Assignment:
The full listing below must be printed exactly, word for word.

Task input:

• • •

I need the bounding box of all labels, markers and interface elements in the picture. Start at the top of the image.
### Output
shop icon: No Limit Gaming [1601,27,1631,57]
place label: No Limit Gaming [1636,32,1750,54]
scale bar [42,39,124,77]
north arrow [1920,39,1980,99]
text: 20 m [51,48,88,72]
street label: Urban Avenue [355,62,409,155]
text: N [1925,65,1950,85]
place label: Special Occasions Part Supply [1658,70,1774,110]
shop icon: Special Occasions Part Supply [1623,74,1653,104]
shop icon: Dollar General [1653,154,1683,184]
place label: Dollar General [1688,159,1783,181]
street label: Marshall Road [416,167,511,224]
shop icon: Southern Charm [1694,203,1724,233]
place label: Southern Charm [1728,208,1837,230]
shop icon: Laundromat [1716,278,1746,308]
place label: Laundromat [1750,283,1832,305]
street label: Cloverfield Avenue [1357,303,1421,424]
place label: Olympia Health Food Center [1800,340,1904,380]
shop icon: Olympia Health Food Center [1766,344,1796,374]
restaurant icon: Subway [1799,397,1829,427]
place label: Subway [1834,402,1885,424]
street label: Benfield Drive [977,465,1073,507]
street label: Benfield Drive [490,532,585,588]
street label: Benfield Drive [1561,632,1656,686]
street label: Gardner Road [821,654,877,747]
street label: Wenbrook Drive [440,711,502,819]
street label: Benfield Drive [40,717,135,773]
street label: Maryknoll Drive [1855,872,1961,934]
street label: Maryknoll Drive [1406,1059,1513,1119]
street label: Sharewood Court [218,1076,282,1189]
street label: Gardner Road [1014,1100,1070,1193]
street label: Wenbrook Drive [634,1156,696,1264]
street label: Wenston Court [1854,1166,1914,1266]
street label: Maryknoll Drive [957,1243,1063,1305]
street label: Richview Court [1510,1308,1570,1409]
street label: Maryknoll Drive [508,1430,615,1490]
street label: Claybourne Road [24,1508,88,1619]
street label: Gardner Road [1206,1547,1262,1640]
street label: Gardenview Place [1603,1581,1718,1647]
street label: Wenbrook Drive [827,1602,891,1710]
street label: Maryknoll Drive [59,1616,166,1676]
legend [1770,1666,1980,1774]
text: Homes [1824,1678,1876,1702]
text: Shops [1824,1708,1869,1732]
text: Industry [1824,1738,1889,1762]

• • •

Your solution:
I need the bounding box of all labels, markers and interface elements in the picture. Start at the top of the image.
### Output
shop icon: No Limit Gaming [1601,27,1631,57]
place label: No Limit Gaming [1636,32,1750,54]
scale bar [42,39,124,77]
north arrow [1920,39,1980,99]
text: 20 m [51,48,88,72]
street label: Urban Avenue [355,62,409,155]
text: N [1925,65,1950,85]
place label: Special Occasions Part Supply [1658,70,1774,110]
shop icon: Special Occasions Part Supply [1623,74,1653,104]
shop icon: Dollar General [1653,154,1683,184]
place label: Dollar General [1688,159,1783,181]
street label: Marshall Road [416,167,511,224]
shop icon: Southern Charm [1694,203,1724,233]
place label: Southern Charm [1728,208,1837,230]
shop icon: Laundromat [1716,278,1746,308]
place label: Laundromat [1750,283,1832,305]
street label: Cloverfield Avenue [1357,303,1421,424]
place label: Olympia Health Food Center [1800,340,1904,380]
shop icon: Olympia Health Food Center [1766,344,1796,374]
restaurant icon: Subway [1799,397,1829,427]
place label: Subway [1834,402,1885,424]
street label: Benfield Drive [977,465,1073,507]
street label: Benfield Drive [490,532,585,588]
street label: Benfield Drive [1561,632,1656,686]
street label: Gardner Road [821,654,877,747]
street label: Wenbrook Drive [440,711,502,819]
street label: Benfield Drive [40,717,135,773]
street label: Maryknoll Drive [1855,872,1961,934]
street label: Maryknoll Drive [1406,1059,1513,1119]
street label: Sharewood Court [218,1076,282,1189]
street label: Gardner Road [1014,1100,1070,1193]
street label: Wenbrook Drive [634,1156,696,1264]
street label: Wenston Court [1854,1166,1914,1266]
street label: Maryknoll Drive [957,1243,1063,1305]
street label: Richview Court [1510,1308,1570,1409]
street label: Maryknoll Drive [508,1430,615,1490]
street label: Claybourne Road [24,1508,88,1619]
street label: Gardner Road [1206,1547,1262,1640]
street label: Gardenview Place [1603,1581,1718,1647]
street label: Wenbrook Drive [827,1602,891,1710]
street label: Maryknoll Drive [59,1616,166,1676]
legend [1770,1666,1980,1774]
text: Homes [1824,1678,1876,1702]
text: Shops [1824,1708,1869,1732]
text: Industry [1824,1738,1889,1762]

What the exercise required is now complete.